[[ Stored data open ]]

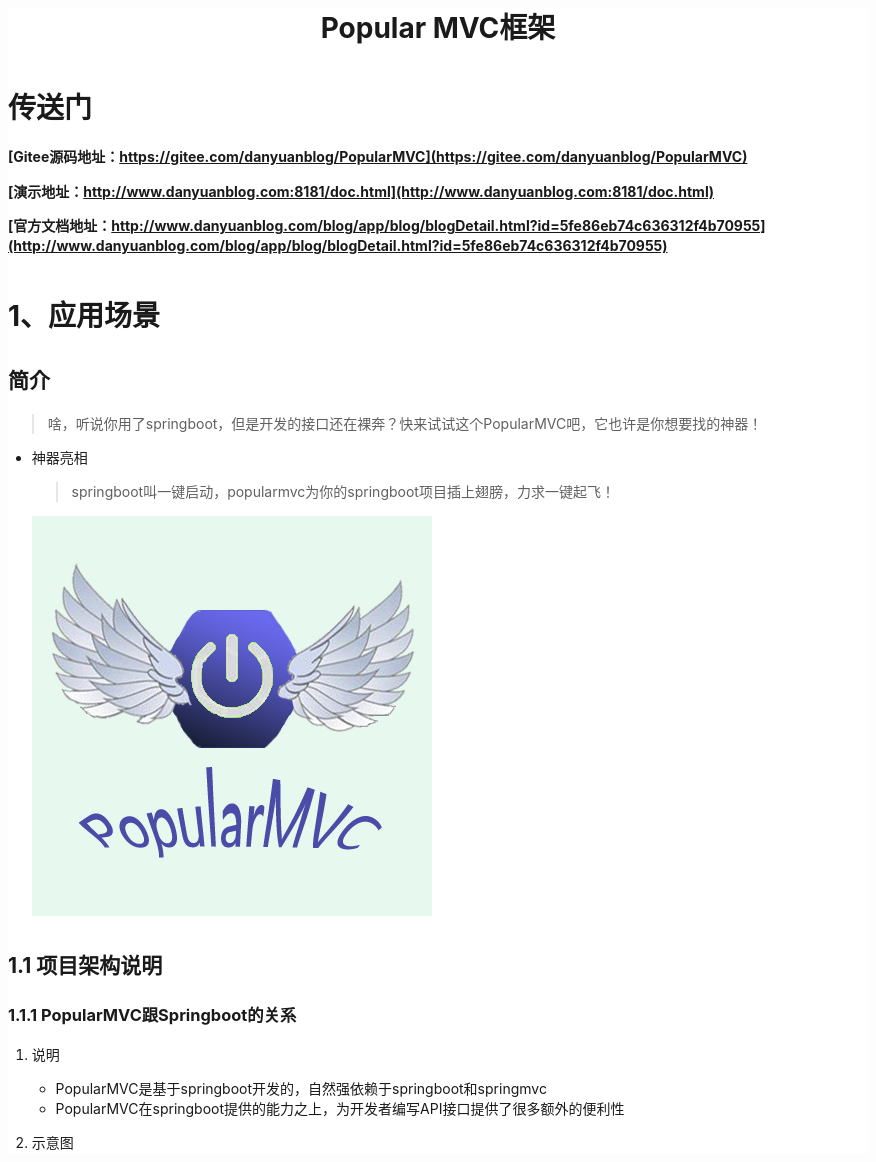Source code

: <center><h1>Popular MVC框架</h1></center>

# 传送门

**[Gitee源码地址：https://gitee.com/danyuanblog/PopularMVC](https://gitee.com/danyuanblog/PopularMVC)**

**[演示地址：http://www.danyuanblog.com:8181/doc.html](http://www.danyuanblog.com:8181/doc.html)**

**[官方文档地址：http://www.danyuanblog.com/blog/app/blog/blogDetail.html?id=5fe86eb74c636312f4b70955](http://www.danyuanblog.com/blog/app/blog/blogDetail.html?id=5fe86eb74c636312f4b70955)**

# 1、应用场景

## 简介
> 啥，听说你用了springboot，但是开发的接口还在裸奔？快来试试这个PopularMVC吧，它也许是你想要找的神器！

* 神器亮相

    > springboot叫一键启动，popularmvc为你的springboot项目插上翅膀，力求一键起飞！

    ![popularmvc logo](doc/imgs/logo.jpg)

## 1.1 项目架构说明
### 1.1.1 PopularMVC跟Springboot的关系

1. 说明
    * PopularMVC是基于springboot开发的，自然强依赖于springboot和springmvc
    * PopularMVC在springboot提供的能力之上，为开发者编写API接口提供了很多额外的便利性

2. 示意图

[[ Stored data closed ]]

• Work instruction: Leave the images behind and write out every entry exactly.

• Response below:
Source code

: <center><h1>Popular MVC框架</h1></center>

# 传送门

**[Gitee源码地址：https://gitee.com/danyuanblog/PopularMVC](https://gitee.com/danyuanblog/PopularMVC)**

**[演示地址：http://www.danyuanblog.com:8181/doc.html](http://www.danyuanblog.com:8181/doc.html)**

**[官方文档地址：http://www.danyuanblog.com/blog/app/blog/blogDetail.html?id=5fe86eb74c636312f4b70955](http://www.danyuanblog.com/blog/app/blog/blogDetail.html?id=5fe86eb74c636312f4b70955)**

# 1、应用场景

## 简介
> 啥，听说你用了springboot，但是开发的接口还在裸奔？快来试试这个PopularMVC吧，它也许是你想要找的神器！

* 神器亮相

    > springboot叫一键启动，popularmvc为你的springboot项目插上翅膀，力求一键起飞！

    ![popularmvc logo](doc/imgs/logo.jpg)

## 1.1 项目架构说明
### 1.1.1 PopularMVC跟Springboot的关系

1. 说明
    * PopularMVC是基于springboot开发的，自然强依赖于springboot和springmvc
    * PopularMVC在springboot提供的能力之上，为开发者编写API接口提供了很多额外的便利性

2. 示意图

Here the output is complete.